• _INFORMATION PROVIDED_:
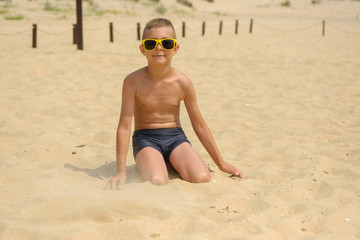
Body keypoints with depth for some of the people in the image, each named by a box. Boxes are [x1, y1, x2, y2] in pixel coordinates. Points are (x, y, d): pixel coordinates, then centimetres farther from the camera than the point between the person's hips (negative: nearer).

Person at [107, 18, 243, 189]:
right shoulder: (134, 81, -13)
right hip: (146, 138, -2)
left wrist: (221, 164, 7)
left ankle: (174, 164, 10)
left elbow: (199, 126, 3)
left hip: (175, 136, 2)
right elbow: (124, 127, -11)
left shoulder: (183, 83, -7)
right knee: (157, 181, -31)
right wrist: (121, 171, -14)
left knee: (202, 177, -22)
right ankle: (147, 164, 5)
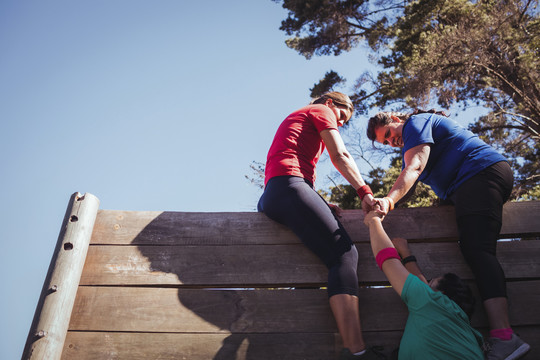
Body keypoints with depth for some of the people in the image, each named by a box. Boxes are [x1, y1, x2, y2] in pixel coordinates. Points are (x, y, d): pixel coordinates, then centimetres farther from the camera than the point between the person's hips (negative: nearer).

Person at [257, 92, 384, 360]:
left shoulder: (295, 120, 38)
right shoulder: (321, 110, 15)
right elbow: (340, 156, 1)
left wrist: (321, 205, 16)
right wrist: (365, 191, -6)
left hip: (270, 197, 10)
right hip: (289, 185, -10)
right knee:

• _ASSIGNMENT_:
After removing the pictures, transcribe the listing above exactly.

• _EXPECTED ANSWER_:
Body keypoints with depth for some of the people in the image, each named by a box. Boxes are [x1, y1, x2, y2] in pixel coordinates. Points are (x, y, d): pixel coordinates, then centimetres farther from the camera than the point between the person's hips (negative: nearer).

Person at [107, 18, 243, 189]:
right shoulder: (134, 81, -13)
right hip: (146, 138, -2)
left wrist: (221, 164, 7)
left ankle: (174, 164, 10)
left elbow: (199, 126, 3)
left hip: (175, 136, 2)
right elbow: (124, 127, -11)
left shoulder: (183, 83, -7)
right knee: (157, 181, -31)
right wrist: (121, 171, -14)
left knee: (202, 177, -22)
right ankle: (147, 164, 5)
Body keypoints with depth for some of the people in the image, each named by a box. Boxes are [x1, y1, x2, y2] in pixel coordinates. Points are (x, y, d): pixel coordinates, then centimetres farther from the camera than the point between the person's hips (negative: nearer).

Person at [257, 92, 384, 360]:
left shoulder: (295, 120, 38)
right shoulder: (321, 110, 15)
right elbow: (340, 156, 1)
left wrist: (321, 205, 16)
right wrist: (365, 191, -6)
left hip: (270, 197, 10)
right hip: (289, 185, -10)
right knee:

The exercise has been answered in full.